Rick tilted his head, droned rapidly. “Weird dude. Slouched over his drink. Looked like one of those guys who hands out private-dancer flyers on the sly on the Strip, except he was bigger. Narrow. Big but narrow. Not thick-necked muscle, if you know what I mean. Face was…angular, I guess you’d say. All sharp and asking things, you know? Eyebrows like question marks. Greasy hair. Moussed to death. Trendy clothes, if you’re from 1975. Velour jogging suit, open at the chest. Cheesy gold necklace. Lots of chest hair. If he’d been broader you’d call him an ape, but he was…sleeker. Slippery. Yeah, that’s it.”

“Nose?”

“Long, like he was. Eyes slanted like a cat’s. Eyebrows too, maybe. He looked like he was in a high wind all the time. That moussed-back hair just made him look more like he was running.”

“Good-looking?”

“Mandy seemed to think so, the way she hung off him. ’Course, she was drunk six ways from Sunday, as usual.”

“What on earth would make a girl get drunk in a place like this?” Janice muttered, her pencil flying, racing the deejay in the corner and his tape machine. She turned her pad to face Rick. “This close?”

He blinked. “Damn. You’re good. But the face was broader, beneath the eyes.”

“Broader cheekbones,” she said as her pencil made it so. “And?”

“Younger. Guy couldn’t have been much over thirty. I mean, he acted like the years of the world were on his back, but he wasn’t that blown.”

Janice’s forefinger softened the bags under the eyes, strengthened the nose.

“Yeah.” Rick nodded, getting interested despite himself. “And the mouth was more…mobile, not so tight. You take your fifties hood, and maybe put some, I don’t know, early Sean Connery behind him—”

While Rick talked, Janice’s pencil walked over the nubbly paper, changing, changing, changing.
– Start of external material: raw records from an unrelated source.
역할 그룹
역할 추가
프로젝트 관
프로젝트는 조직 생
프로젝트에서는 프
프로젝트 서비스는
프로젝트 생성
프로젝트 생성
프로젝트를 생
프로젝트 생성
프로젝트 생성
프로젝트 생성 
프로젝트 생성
She presented the latest version silently.

Rick jabbed a stubby forefinger on the paper. “Eyes were funny. Out of it but in it, if you know what I mean.”

Janice nodded, her mouth tightening as she worked and reworked the sketch.

Matt had never seen her sketch so fast. She had taken her time with him, teased every little detail out of him. Now she was sketching in lightning time, and the results were just as good. Matt wondered if she had needed to spend so much time with him, or had just wanted to.

She smudged, corrected, erased, kept flashing the sketch at Rick like a challenge. Each time he met the dare by mentioning another specific, another modification.

It was like watching a duel, thrust and retreat, revise and represent. Back and forth. So fast he couldn’t keep track.

“That’s it,” Rick suddenly conceded. “It’s him.”